--- Data in this exercise ---
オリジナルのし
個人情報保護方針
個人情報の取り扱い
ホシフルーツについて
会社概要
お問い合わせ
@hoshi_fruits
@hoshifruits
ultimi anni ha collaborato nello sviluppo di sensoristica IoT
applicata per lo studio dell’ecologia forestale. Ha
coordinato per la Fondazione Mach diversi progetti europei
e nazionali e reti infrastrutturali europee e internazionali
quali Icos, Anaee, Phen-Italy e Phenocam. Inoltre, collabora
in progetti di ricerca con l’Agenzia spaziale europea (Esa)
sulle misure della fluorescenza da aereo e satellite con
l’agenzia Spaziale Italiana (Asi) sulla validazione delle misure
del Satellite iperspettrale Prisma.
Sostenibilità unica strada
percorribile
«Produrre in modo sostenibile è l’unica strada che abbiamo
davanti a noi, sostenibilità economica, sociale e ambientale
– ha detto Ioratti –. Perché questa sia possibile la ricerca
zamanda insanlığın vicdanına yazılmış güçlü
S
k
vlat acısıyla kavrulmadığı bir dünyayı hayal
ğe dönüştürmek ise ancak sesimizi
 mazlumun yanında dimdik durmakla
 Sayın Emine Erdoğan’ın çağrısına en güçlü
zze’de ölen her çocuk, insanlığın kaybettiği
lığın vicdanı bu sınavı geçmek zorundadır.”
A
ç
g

--- Task prompt ---
The material must be transcribed exactly, down to the last line.

--- Answer below ---
オリジナルのし
個人情報保護方針
個人情報の取り扱い
ホシフルーツについて
会社概要
お問い合わせ
@hoshi_fruits
@hoshifruits
ultimi anni ha collaborato nello sviluppo di sensoristica IoT
applicata per lo studio dell’ecologia forestale. Ha
coordinato per la Fondazione Mach diversi progetti europei
e nazionali e reti infrastrutturali europee e internazionali
quali Icos, Anaee, Phen-Italy e Phenocam. Inoltre, collabora
in progetti di ricerca con l’Agenzia spaziale europea (Esa)
sulle misure della fluorescenza da aereo e satellite con
l’agenzia Spaziale Italiana (Asi) sulla validazione delle misure
del Satellite iperspettrale Prisma.
Sostenibilità unica strada
percorribile
«Produrre in modo sostenibile è l’unica strada che abbiamo
davanti a noi, sostenibilità economica, sociale e ambientale
– ha detto Ioratti –. Perché questa sia possibile la ricerca
zamanda insanlığın vicdanına yazılmış güçlü
S
k
vlat acısıyla kavrulmadığı bir dünyayı hayal
ğe dönüştürmek ise ancak sesimizi
 mazlumun yanında dimdik durmakla
 Sayın Emine Erdoğan’ın çağrısına en güçlü
zze’de ölen her çocuk, insanlığın kaybettiği
lığın vicdanı bu sınavı geçmek zorundadır.”
A
ç
g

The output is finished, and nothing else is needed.